REQUIRED TASK:
In the listing, from its first line up to and including the line with "It says h=5 m=37", swap "carefully" for "closely" and write those lines out again with nothing else changed and the pictures left out.

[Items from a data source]
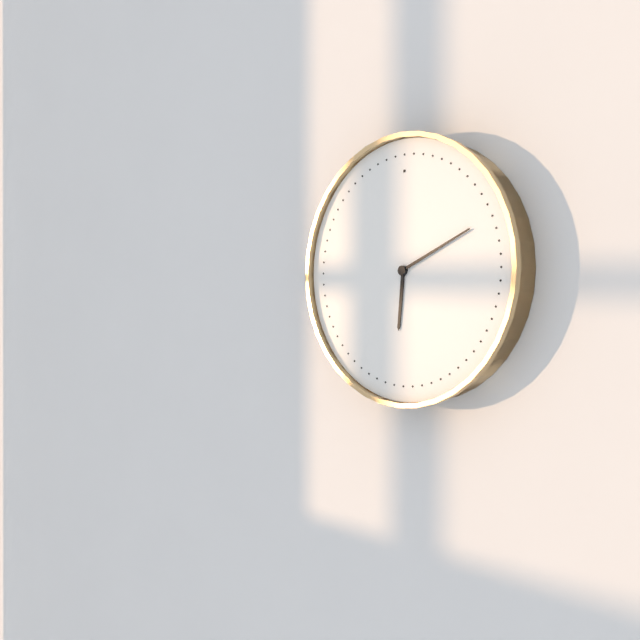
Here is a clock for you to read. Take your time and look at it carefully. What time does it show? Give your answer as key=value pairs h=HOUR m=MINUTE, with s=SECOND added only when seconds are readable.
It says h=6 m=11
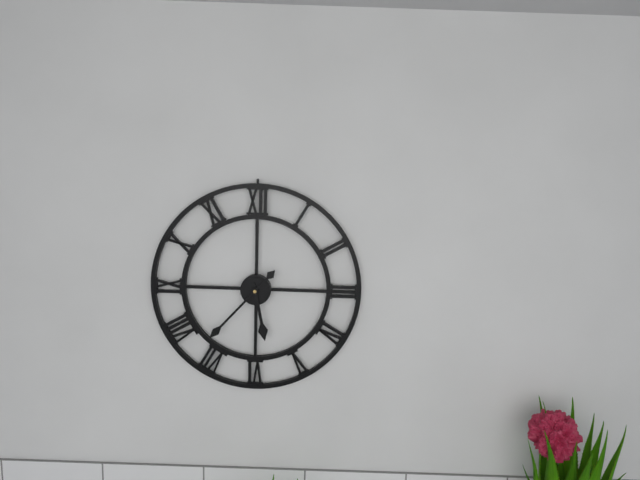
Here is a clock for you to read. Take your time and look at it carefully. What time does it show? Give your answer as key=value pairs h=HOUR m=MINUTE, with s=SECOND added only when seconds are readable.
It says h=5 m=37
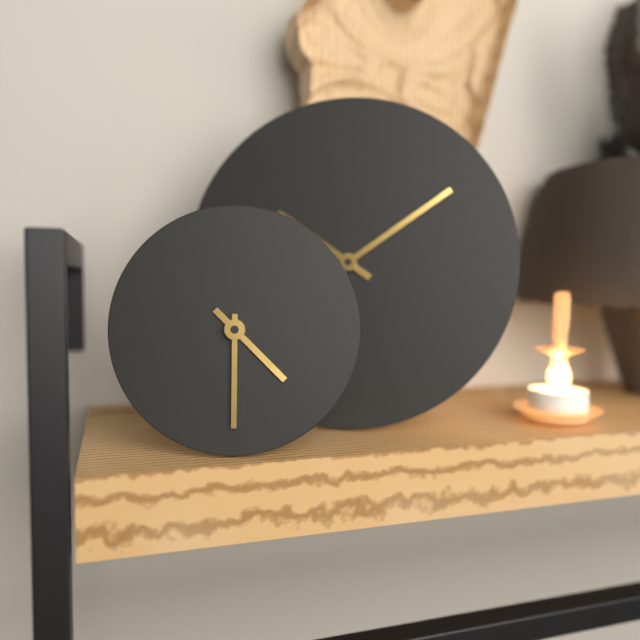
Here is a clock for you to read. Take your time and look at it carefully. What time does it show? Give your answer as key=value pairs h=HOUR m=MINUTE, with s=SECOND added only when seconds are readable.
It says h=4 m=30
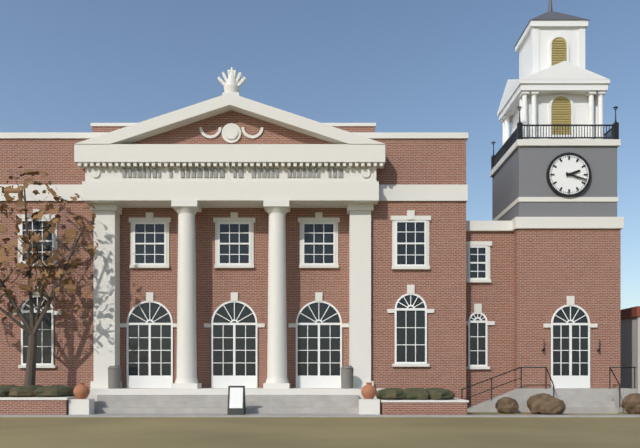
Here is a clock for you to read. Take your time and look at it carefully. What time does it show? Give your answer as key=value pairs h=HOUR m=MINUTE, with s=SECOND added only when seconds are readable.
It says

FULL SOLUTION:
Here is a clock for you to read. Take your time and look at it closely. What time does it show? Give your answer as key=value pairs h=HOUR m=MINUTE, with s=SECOND added only when seconds are readable.
It says h=6 m=11
Here is a clock for you to read. Take your time and look at it closely. What time does it show? Give your answer as key=value pairs h=HOUR m=MINUTE, with s=SECOND added only when seconds are readable.
It says h=5 m=37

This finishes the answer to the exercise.